Q5. Speaking of regional spiritual hotspots….one thing I do miss about Texas, I do miss Texas roadside BBQ… Do you want to use this space to one and for all put an end to the “who has the greatest BBQ debate?”  


A5. This is a great question, Arlene, but to try to put an end to the best BBQ debate is as they say in West Texas, an attempt to lasso the wind. It is impossible. Some of the tasty BBQ that comes to mind includes Killen’s in Houston, as well as Goode Company BBQ, and Spring Creek BBQ. I’m leaving so many good spots off this list, so I apologize in advance to the BBQ experts.
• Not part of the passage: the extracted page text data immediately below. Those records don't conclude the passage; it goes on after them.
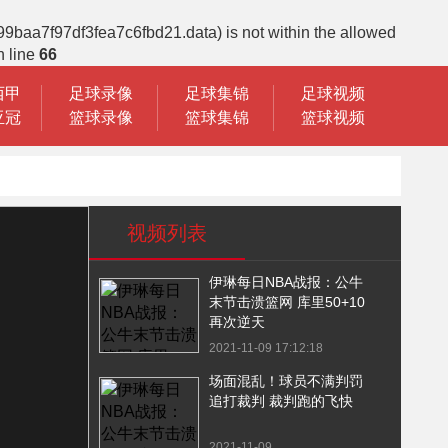
99baa7f97df3fea7c6fbd21.data) is not within the allowed
 line
66
西甲
足球录像
足球集锦
足球视频
亚冠
篮球录像
篮球集锦
篮球视频
视频列表
伊琳每日NBA战报：公牛
末节击溃篮网 库里50+10
再次逆天
2021-11-09 17:12:18
场面混乱！球员不满判罚
追打裁判 裁判跑的飞快
2021-11-09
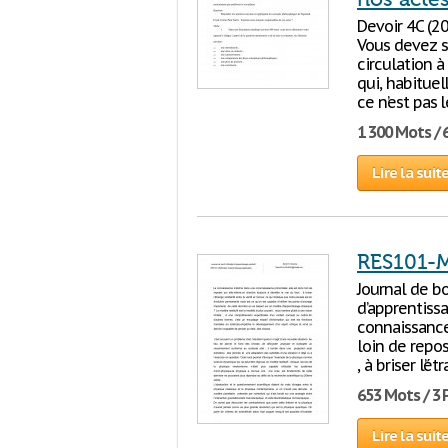
Devoir 4C (20
Vous devez so
circulation 
qui, habitue
ce n’est pas 
1 300 Mots / 
Lire la suit
RES101-M
Journal de b
d’apprentis
connaissance
loin de repo
, à briser l’é
653 Mots / 3
Lire la suit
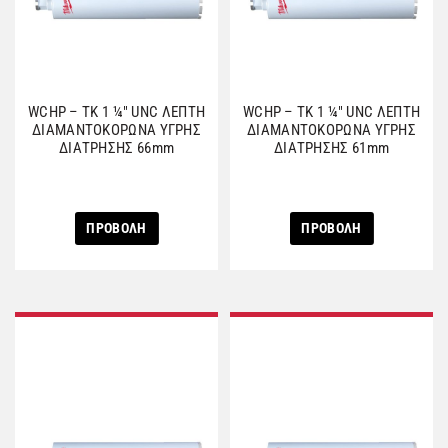
WCHP – TK 1 ¼″ UNC ΛΕΠΤΗ
WCHP – TK 1 ¼″ UNC ΛΕΠΤΗ
ΔΙΑΜΑΝΤΟΚΟΡΩΝΑ ΥΓΡΗΣ
ΔΙΑΜΑΝΤΟΚΟΡΩΝΑ ΥΓΡΗΣ
ΔΙΑΤΡΗΣΗΣ 66mm
ΔΙΑΤΡΗΣΗΣ 61mm
ΠΡΟΒΟΛΗ
ΠΡΟΒΟΛΗ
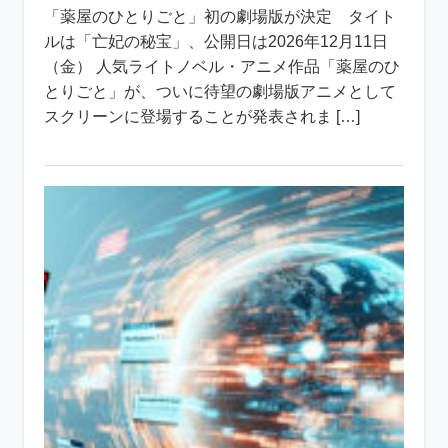
「薬屋のひとりごと」初の劇場版が決定 タイト
ルは「亡妃の秘宝」、公開日は2026年12月11日
（金） 人気ライトノベル・アニメ作品「薬屋のひ
とりごと」が、ついに待望の劇場版アニメとして
スクリーンに登場することが発表されま […]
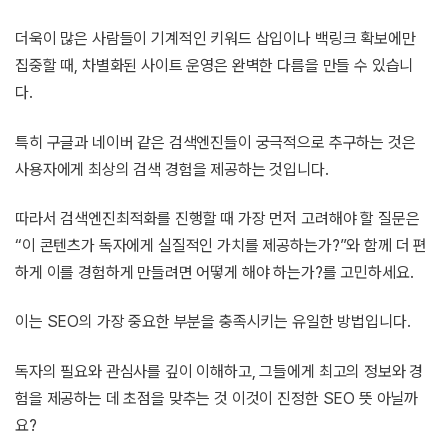
더욱이 많은 사람들이 기계적인 키워드 삽입이나 백링크 확보에만
집중할 때, 차별화된 사이트 운영은 완벽한 다름을 만들 수 있습니
다.
특히 구글과 네이버 같은 검색엔진들이 궁극적으로 추구하는 것은
사용자에게 최상의 검색 경험을 제공하는 것입니다.
따라서 검색엔진최적화를 진행할 때 가장 먼저 고려해야 할 질문은
“이 콘텐츠가 독자에게 실질적인 가치를 제공하는가?”와 함께 더 편
하게 이를 경험하게 만들려면 어떻게 해야 하는가?를 고민하세요.
이는 SEO의 가장 중요한 부분을 충족시키는 유일한 방법입니다.
독자의 필요와 관심사를 깊이 이해하고, 그들에게 최고의 정보와 경
험을 제공하는 데 초점을 맞추는 것 이것이 진정한 SEO 뜻 아닐까
요?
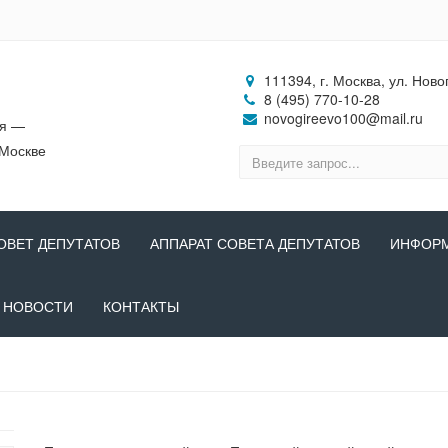
111394, г. Москва, ул. Ново
8 (495) 770-10-28
novogireevo100@mail.ru
ия —
 Москве
ОВЕТ ДЕПУТАТОВ
АППАРАТ СОВЕТА ДЕПУТАТОВ
ИНФОР
НОВОСТИ
КОНТАКТЫ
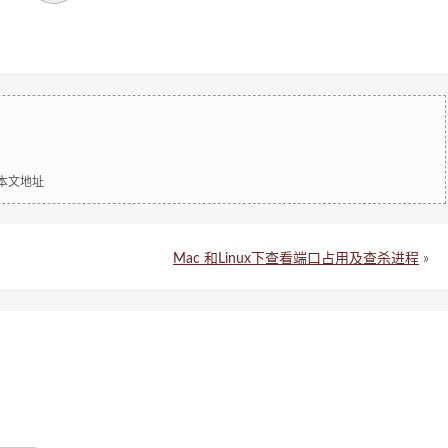
明本文地址
Mac 和Linux下查看端口占用及查杀进程
»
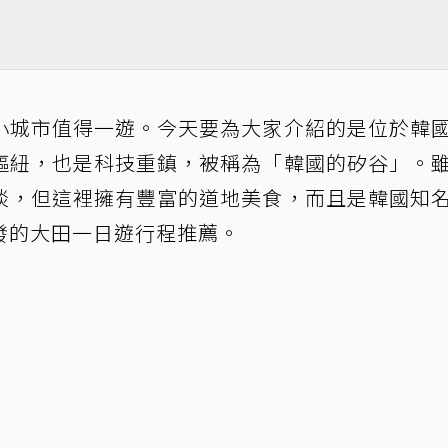
小城市值得一遊。今天要為大家介紹的是位於韓
樞紐，也是科技重鎮，被稱為「韓國的矽谷」。
淡，但這裡擁有豐富的道地美食，而且是韓國知
發的大田一日遊行程推薦。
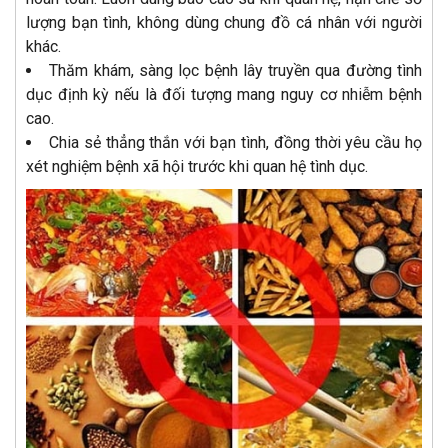
lượng bạn tình, không dùng chung đồ cá nhân với người
khác.
Thăm khám, sàng lọc bệnh lây truyền qua đường tình
dục định kỳ nếu là đối tượng mang nguy cơ nhiễm bệnh
cao.
Chia sẻ thẳng thắn với bạn tình, đồng thời yêu cầu họ
xét nghiệm bệnh xã hội trước khi quan hệ tình dục.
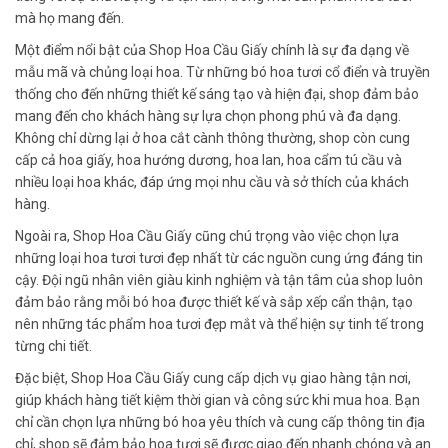
mà họ mang đến.
Một điểm nổi bật của Shop Hoa Cầu Giấy chính là sự đa dạng về
mẫu mã và chủng loại hoa. Từ những bó hoa tươi cổ điển và truyền
thống cho đến những thiết kế sáng tạo và hiện đại, shop đảm bảo
mang đến cho khách hàng sự lựa chọn phong phú và đa dạng.
Không chỉ dừng lại ở hoa cắt cành thông thường, shop còn cung
cấp cả hoa giấy, hoa hướng dương, hoa lan, hoa cẩm tú cầu và
nhiều loại hoa khác, đáp ứng mọi nhu cầu và sở thích của khách
hàng.
Ngoài ra, Shop Hoa Cầu Giấy cũng chú trọng vào việc chọn lựa
những loại hoa tươi tươi đẹp nhất từ các nguồn cung ứng đáng tin
cậy. Đội ngũ nhân viên giàu kinh nghiệm và tận tâm của shop luôn
đảm bảo rằng mỗi bó hoa được thiết kế và sắp xếp cẩn thận, tạo
nên những tác phẩm hoa tươi đẹp mắt và thể hiện sự tinh tế trong
từng chi tiết.
Đặc biệt, Shop Hoa Cầu Giấy cung cấp dịch vụ giao hàng tận nơi,
giúp khách hàng tiết kiệm thời gian và công sức khi mua hoa. Bạn
chỉ cần chọn lựa những bó hoa yêu thích và cung cấp thông tin địa
chỉ, shop sẽ đảm bảo hoa tươi sẽ được giao đến nhanh chóng và an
But I have a proposal for our friends and colleagues: since clearly this topic remains an open discussion and is enjoyable to debate, let’s assemble an informal religion scholar’s food committee to decide this question. We’ll convene over several evenings at multiple BBQ joints at this year’s American Academy of Religion meeting in San Antonio.


I look forward to Texas BBQ with Phil as we discuss our long-awaited project on religion in the 70s.

Please drop a few coin in and buy Phil's excellent new book here: http://www.amazon.com/Salvation-Smile-Lakewood-American-Christianity/dp/0814723888/ref=sr_1_1?ie=UTF8&qid=1454016546&sr=8-1&keywords=salvation+with+a+smile

Phillip Luke Sinitiere is Visiting Assistant Professor of History at Sam Houston State University. In 2009, he received a Ph.D. in history from the University of Houston. A scholar of American religious history and African American Studies, his books include Holy Mavericks: Evangelical Innovators and the Spiritual Marketplace, with Shayne Lee (NYU, 2009); Christians and the Color Line: Race and Religion after Divided by Faith, with J. Russell Hawkins (Oxford, 2013); Protest and Propaganda: W. E. B. Du Bois, The Crisis, and American History, with Amy Helene Kirschke (Missouri, 2014); and Salvation with a Smile: Joel Osteen, Lakewood Church, and American Christianity appeared in November 2015 with NYU Press.

Comments

Paul Harvey said…
Great book, great interviewer. Thanks, ya'll (sorry to go all southern on you, Arlene).